|
|
|
|
|
by throwaway290
1298 days ago
|
|
My point 1 was specifically phrased to clarify how it could have been more reliable before migration to FB because it did not have to deal with the same load back then, you said nothing to show it was not a correlation. Your point 2 sounds like there were additional factors that could have influence the reliability besides the load (they didn't simply migrate to FB infra but also switched to Signal). > The broadcasting is important, yes, but it is very heavily biased towards reads over writes, so something like Cloudflare would solve 99% of the load. There's push-notifying millions of devices within seconds after a celeb or a major news source tweets. There's tracking view and engagement stats on that in realtime. There's making sure a tweet is not available to any of those within seconds after it's been deleted or moderator. There're separate back-office apps for moderating that firehose of content. And that's just what I can see from the outside. An e2ee instant messenger with size-limited chat groups doesn't even come close. Please don't say "just stick a CDN on top of it and you are 99% there", it's embarrassing (and not to twitter). This will maybe get you 80% there if your goal is "a microblogging platform" but not even 20% if your goal is being both the go-to news source and shitpost forum for people worldwide reliably working even in sensitive times and emergencies. Twitter used to be a microblogging platform back when it had much fewer employees and you'd see a fail whale regularly even as it had much fewer active users, in recent yeas it's a completely different beast and saying increased headcount is unrelated is amusing. |
|
The push notification argument is also overstated. Sharding and fan-out solves the burstiness. And people overall receive a similar number of messages (and thus push notifications) from WhatsApp as Twitter. Besides, these days the push notifications go through Google/Apple servers anyways to reduce the number of open connections needed on the phone side.
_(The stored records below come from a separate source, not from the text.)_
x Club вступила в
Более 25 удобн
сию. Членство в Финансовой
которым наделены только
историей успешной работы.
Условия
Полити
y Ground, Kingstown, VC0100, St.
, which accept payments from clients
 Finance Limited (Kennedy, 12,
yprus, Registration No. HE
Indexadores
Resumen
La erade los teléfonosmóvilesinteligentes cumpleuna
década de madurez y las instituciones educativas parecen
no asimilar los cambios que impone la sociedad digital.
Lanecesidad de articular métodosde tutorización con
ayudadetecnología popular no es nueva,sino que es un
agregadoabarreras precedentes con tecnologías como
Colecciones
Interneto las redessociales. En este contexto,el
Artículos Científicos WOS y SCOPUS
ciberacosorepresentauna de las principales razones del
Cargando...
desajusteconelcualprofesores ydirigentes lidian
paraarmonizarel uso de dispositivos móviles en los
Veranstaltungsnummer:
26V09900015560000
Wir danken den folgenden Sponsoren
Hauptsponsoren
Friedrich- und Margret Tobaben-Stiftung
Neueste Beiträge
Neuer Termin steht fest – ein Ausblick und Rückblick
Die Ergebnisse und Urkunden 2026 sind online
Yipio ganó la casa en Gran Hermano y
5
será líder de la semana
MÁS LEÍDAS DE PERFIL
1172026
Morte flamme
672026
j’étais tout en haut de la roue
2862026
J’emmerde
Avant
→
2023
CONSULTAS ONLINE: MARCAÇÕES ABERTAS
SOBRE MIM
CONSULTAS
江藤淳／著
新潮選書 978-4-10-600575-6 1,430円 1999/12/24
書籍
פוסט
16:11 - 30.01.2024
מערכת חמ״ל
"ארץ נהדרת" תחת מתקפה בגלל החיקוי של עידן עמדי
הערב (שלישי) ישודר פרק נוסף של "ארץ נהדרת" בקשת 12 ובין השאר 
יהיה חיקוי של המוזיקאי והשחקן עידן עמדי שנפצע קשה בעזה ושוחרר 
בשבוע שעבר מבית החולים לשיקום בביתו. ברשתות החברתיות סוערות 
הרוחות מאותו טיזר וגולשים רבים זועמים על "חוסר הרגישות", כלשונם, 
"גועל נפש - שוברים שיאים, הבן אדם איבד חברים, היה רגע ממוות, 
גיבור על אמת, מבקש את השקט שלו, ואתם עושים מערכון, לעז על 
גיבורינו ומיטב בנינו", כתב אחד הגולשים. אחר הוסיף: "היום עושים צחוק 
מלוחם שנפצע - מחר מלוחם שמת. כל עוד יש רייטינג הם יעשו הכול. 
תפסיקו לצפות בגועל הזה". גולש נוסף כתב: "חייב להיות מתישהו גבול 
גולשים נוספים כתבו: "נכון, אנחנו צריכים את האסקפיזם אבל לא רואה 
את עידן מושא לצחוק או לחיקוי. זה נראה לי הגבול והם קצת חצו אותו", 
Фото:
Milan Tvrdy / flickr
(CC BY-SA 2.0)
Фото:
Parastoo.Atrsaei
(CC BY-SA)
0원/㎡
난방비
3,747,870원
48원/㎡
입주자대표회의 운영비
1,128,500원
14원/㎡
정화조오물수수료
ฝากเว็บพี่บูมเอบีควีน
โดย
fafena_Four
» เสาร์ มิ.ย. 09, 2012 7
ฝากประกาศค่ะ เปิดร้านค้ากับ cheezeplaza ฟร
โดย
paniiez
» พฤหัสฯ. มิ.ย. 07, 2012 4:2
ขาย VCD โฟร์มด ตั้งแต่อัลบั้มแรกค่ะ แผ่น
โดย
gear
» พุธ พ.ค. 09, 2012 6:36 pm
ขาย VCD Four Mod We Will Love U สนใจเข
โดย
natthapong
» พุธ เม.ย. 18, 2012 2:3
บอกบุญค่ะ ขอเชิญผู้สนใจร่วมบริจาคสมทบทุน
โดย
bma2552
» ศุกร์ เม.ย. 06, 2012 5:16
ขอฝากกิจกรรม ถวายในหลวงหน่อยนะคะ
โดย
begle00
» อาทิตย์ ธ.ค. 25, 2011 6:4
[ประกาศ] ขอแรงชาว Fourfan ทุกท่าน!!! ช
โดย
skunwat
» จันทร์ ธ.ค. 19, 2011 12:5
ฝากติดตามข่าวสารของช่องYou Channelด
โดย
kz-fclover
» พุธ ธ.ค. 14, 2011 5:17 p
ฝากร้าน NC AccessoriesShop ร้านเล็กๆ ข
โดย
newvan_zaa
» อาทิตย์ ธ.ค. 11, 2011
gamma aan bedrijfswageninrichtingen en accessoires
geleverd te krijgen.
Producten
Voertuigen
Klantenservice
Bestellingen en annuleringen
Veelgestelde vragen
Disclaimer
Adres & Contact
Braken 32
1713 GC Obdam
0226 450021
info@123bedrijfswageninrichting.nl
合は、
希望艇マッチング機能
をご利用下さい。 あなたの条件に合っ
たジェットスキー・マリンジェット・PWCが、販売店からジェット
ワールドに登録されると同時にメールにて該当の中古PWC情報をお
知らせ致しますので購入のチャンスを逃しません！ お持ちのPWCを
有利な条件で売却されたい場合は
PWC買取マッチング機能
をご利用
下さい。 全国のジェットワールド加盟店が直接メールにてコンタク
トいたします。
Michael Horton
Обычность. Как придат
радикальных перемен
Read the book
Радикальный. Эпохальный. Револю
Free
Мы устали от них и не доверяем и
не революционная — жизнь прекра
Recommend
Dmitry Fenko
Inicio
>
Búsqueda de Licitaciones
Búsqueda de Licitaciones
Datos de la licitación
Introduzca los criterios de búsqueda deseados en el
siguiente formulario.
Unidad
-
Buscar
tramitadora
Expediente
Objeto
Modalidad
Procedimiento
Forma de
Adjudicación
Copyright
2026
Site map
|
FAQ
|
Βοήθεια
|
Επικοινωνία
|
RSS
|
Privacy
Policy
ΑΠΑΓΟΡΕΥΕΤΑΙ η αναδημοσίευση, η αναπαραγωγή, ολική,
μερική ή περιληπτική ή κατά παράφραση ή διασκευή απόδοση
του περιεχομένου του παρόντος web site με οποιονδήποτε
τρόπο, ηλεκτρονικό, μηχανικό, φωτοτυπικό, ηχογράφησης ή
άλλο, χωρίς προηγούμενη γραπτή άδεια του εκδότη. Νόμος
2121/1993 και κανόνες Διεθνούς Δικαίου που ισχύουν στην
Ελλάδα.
Then there are DMs. They are per person so CDNs don't help much (just static assets), but also they shard basically perfectly. So, shard them.
Which in the end leaves the user feeds. Designed correctly, sharding would work extremely well, and what doesn't work could be handled by caching closer to users for those 1k most popular accounts.
Honestly, with the correct architecture, languages and tooling, it could be handled by an experienced 50 person dev team plus another hundred in ops. Obviously Twitter doesn't have the perfect setup, so maybe an order of magnitude more? And if you throw a bunch of subpar engineers and tooling at the problem, nothing can dig you out of inefficiencies at this scale anyways.
And no, I'm not wildly optimistic here. StackOverflow still runs off of 9 on-prem servers [0]. I've seen message queues that can give 200M notifications per second on a single machine (written in C++, for HFT). This stuff is hard yes, but throwing more bodies at it doesn't help past the point your fundamentals are solved.
0. https://www.datacenterdynamics.com/en/news/stack-overflow-st...